[p4] Handling large number of manual merge conflicts

Noel Yap Noel.Yap at morganstanley.com
Fri Jun 11 12:38:45 PDT 2004

Hoff, Todd wrote:

>>-----Original Message-----
>>From: Noel Yap [mailto:Noel.Yap at morganstanley.com]
>>Maybe the difference in our experiences lies in the branch 
>>policies.  Developers in my project tend not to check in code 
>>that's highly in flux.
> There are a lot of different projects out in the world.
> Concluding absolute rules from your project works as well
> as it does in the political realm :-)

I think I've been pretty good at qualifying my comments with "IME" :-)  Of course, I am biased that I've never worked on a space shuttle type project.  I believe some of the patterns described in Streamed Lines is meant for these kinds of projects.  OTOH, 
out of all the projects out there, how many really fall into this category percentage-wise?

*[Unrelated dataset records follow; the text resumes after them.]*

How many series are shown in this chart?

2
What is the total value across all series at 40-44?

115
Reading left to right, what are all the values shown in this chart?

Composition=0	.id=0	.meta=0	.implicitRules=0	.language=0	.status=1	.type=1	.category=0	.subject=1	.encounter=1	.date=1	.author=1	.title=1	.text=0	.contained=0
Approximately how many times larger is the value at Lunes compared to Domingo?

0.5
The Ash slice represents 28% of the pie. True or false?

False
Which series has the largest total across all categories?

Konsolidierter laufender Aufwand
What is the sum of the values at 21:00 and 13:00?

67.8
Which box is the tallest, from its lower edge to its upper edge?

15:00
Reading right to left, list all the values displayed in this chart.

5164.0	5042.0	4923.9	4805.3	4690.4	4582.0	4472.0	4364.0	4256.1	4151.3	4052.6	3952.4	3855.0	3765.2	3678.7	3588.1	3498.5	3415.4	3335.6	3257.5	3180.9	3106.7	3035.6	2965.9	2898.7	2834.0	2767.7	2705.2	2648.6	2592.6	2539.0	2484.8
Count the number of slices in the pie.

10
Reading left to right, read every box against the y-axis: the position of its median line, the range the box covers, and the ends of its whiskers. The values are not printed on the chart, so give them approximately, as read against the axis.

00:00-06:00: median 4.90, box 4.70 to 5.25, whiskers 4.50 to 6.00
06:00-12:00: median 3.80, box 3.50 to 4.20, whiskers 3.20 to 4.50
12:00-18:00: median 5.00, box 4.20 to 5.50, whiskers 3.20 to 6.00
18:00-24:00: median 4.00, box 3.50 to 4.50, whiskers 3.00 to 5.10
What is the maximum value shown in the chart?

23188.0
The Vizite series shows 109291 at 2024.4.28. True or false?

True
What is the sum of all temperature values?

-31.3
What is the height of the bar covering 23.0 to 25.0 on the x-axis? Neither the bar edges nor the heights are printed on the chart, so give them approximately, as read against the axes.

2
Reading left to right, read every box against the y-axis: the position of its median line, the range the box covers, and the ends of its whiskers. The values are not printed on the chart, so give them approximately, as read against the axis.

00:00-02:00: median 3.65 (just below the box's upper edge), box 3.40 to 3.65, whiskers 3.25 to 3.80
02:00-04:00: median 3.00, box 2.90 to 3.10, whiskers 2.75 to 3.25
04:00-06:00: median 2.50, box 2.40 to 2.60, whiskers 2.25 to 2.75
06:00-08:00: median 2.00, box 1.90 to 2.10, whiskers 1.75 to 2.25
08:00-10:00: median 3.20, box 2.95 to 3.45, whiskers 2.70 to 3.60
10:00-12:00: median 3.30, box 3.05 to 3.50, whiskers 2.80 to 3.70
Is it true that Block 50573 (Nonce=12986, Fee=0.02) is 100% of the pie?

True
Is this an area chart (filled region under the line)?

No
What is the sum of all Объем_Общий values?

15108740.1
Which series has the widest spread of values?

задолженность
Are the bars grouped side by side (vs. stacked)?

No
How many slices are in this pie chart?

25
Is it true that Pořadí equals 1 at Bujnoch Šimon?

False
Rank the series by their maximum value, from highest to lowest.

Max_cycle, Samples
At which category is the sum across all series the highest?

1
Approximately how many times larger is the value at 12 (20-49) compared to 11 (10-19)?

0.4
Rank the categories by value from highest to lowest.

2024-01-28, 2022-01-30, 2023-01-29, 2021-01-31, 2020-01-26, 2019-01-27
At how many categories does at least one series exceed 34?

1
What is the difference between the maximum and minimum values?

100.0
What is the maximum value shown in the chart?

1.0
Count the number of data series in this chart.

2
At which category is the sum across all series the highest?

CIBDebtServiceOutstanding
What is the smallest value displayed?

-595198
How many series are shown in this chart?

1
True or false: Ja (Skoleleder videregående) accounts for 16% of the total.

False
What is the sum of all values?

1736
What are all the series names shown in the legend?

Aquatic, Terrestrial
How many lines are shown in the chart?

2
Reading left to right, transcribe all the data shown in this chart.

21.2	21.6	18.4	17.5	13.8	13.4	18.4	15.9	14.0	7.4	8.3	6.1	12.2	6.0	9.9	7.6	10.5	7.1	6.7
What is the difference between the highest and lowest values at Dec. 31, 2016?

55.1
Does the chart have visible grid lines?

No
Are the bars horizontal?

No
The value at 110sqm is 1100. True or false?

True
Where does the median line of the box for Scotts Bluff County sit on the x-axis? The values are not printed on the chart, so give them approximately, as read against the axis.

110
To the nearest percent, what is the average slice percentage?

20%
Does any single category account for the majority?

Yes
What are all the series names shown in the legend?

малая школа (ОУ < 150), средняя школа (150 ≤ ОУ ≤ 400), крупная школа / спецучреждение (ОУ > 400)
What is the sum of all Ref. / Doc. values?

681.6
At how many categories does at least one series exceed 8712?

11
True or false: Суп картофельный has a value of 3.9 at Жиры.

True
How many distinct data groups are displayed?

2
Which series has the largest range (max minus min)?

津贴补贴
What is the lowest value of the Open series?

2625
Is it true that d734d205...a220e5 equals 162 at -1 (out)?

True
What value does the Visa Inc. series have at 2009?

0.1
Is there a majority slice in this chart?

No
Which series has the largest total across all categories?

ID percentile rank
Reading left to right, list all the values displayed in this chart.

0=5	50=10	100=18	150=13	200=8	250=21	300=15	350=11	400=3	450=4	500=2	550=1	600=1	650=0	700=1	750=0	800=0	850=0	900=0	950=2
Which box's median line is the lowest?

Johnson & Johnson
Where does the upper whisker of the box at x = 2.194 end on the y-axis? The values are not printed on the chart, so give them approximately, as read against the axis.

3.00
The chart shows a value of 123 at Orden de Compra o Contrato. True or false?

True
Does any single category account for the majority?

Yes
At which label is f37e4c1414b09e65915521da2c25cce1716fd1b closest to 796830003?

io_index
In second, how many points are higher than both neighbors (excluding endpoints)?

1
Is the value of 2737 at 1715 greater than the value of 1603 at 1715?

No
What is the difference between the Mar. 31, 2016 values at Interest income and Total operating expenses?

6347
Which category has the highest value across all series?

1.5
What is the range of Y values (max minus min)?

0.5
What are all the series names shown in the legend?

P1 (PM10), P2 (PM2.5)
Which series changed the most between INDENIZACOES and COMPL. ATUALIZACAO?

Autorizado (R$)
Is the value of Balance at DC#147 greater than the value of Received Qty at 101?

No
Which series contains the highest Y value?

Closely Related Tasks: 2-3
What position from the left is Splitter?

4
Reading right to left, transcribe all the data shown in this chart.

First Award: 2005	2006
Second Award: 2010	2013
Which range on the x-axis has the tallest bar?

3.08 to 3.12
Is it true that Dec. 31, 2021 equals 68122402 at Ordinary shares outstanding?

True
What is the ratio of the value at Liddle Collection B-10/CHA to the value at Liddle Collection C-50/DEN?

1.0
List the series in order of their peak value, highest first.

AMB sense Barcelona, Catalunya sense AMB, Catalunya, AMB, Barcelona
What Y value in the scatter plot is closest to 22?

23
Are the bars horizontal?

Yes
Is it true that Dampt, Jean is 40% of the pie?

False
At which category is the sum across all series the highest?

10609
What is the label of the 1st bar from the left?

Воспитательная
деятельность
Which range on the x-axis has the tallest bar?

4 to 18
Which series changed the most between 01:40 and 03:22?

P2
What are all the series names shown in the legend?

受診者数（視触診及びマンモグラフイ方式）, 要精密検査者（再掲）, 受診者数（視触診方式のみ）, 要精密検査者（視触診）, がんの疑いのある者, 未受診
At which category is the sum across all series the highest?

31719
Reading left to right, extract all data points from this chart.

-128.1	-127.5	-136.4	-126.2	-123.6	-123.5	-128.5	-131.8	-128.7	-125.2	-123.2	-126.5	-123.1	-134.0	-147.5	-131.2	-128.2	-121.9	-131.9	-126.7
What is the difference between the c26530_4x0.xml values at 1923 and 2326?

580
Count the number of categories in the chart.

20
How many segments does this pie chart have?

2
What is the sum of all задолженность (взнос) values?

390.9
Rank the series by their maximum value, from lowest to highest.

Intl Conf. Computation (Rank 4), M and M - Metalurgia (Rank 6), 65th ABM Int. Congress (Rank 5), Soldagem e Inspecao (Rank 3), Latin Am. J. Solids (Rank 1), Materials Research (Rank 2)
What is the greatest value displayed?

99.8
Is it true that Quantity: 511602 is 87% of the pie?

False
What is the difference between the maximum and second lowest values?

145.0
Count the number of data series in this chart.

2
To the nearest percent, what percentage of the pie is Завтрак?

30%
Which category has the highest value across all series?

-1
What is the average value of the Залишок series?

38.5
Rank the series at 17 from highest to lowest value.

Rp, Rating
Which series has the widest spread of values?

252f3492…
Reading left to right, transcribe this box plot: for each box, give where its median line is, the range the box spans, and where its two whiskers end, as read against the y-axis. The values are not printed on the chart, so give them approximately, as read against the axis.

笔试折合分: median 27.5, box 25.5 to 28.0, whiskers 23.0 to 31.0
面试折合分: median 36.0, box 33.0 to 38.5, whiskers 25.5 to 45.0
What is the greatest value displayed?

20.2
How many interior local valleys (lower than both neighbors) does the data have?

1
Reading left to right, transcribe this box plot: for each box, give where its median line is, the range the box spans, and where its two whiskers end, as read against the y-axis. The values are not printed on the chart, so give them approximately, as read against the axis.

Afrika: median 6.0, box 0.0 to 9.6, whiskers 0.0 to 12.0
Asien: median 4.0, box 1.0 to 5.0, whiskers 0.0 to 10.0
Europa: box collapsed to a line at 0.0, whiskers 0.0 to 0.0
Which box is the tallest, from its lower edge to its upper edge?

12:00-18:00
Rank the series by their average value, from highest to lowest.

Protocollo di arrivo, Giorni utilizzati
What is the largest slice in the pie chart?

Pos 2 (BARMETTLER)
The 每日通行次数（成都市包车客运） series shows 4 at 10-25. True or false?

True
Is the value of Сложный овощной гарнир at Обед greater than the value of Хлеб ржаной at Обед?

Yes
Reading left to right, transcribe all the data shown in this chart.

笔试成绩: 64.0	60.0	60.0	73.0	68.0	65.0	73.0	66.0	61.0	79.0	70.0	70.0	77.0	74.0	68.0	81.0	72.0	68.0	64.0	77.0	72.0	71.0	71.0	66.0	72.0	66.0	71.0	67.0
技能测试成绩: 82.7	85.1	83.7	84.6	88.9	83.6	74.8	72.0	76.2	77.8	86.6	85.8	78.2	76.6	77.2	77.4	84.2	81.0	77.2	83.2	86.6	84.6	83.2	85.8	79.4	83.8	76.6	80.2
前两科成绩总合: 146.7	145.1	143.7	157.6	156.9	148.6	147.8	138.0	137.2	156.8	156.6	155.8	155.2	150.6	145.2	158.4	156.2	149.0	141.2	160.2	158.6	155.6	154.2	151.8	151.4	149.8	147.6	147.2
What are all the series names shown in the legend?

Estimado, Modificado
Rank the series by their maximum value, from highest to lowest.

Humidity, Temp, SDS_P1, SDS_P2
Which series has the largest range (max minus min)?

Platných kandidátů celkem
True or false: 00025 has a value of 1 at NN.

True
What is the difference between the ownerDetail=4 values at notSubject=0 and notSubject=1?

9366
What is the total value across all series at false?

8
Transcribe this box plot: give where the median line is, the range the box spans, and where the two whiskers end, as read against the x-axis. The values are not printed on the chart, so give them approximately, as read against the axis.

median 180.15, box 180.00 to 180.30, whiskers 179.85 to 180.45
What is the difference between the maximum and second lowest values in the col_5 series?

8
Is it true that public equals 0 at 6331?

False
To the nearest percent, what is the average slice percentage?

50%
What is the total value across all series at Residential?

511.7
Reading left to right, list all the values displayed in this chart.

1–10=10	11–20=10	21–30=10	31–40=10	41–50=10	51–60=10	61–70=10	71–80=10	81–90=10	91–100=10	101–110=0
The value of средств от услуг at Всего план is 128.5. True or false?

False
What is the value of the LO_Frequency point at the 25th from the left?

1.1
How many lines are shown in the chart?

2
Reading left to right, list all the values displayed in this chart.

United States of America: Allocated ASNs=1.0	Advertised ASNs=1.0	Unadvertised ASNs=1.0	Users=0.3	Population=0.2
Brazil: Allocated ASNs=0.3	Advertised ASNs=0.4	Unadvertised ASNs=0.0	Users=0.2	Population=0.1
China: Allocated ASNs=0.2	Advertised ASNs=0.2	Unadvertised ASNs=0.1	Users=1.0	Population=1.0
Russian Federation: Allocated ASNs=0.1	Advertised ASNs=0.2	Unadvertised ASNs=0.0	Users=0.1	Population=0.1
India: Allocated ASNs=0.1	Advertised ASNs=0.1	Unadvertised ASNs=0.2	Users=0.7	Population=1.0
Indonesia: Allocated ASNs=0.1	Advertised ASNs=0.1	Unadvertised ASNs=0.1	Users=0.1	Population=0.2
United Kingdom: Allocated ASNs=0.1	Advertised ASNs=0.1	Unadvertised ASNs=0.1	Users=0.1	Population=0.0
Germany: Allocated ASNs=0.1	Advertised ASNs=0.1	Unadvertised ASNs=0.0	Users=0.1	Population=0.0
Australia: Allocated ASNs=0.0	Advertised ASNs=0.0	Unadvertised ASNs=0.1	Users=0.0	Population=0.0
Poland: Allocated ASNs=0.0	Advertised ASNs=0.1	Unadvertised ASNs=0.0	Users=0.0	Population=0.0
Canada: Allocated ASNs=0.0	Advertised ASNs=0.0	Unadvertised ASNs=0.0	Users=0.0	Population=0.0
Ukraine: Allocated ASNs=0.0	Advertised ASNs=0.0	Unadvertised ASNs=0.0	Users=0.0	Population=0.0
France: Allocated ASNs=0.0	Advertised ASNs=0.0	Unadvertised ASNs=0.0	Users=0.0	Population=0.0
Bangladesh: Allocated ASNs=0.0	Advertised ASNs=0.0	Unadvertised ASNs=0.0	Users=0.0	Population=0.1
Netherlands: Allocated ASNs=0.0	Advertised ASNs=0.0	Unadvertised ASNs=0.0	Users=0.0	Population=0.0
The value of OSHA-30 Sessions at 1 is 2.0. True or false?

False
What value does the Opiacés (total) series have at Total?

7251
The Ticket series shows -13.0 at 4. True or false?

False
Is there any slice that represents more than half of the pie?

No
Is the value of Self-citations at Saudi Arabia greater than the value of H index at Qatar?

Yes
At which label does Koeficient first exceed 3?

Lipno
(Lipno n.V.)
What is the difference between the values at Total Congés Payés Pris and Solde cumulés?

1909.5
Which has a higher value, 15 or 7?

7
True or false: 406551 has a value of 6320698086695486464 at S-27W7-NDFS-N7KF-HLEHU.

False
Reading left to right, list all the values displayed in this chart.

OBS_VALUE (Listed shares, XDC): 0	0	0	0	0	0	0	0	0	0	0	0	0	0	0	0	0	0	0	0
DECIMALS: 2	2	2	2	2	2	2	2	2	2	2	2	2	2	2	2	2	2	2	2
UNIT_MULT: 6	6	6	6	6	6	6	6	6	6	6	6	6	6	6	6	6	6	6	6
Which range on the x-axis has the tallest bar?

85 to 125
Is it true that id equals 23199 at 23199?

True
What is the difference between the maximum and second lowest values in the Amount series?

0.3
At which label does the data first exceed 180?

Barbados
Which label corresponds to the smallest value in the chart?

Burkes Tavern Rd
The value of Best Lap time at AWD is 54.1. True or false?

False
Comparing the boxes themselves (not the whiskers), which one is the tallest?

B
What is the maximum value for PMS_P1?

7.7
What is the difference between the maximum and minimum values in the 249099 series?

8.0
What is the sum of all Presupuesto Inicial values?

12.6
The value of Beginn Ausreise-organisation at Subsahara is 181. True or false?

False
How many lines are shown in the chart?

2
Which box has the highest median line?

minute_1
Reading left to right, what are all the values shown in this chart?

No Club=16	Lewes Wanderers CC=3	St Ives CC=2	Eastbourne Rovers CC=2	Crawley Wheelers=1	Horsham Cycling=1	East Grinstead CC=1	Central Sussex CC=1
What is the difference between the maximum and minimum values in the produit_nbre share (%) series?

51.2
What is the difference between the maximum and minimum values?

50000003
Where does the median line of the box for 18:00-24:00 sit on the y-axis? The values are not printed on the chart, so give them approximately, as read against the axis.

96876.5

> Two dozen developers, for example, is not a lot.
> Consider 100 developers making 2 changes a week on an overlapping
> set of files.  What does the change profile look like to any
> child branches?

IMHO, it doesn't really matter how many developers there are.  I don't even think it matters how many changes are going into the system.

What matters is whether your work is "stable enough" to bring in others' changes.  This applies to clients as well as to branches.

> What if just one of those changes introduces a new way
> to do something so we can fit in a certain memory limit?
> What if verifying a set of changes takes a week because there
> are many millions of dollars of scarce equipment that must be
> configured and reconfigured? What if one of those tests finds
> a very difficult to track down deadlock problem or ASIC issue?

In these cases, I would guess that the earlier the error is caught, the cheaper it is to fix.

> Keep an open mind.

I try to.

Perhaps the term "Merge Early and Often" (from Streamed Lines) is misleading.  In fact, IIRC, Streamed Lines advocates a "regular" pace for merging.  This pace depends upon a lot of things.  Whether it's thrice a day or once every three months, it is 
still, by definition, "Merge Early and Often" if it avoids the "Big Bang Merge" scenario.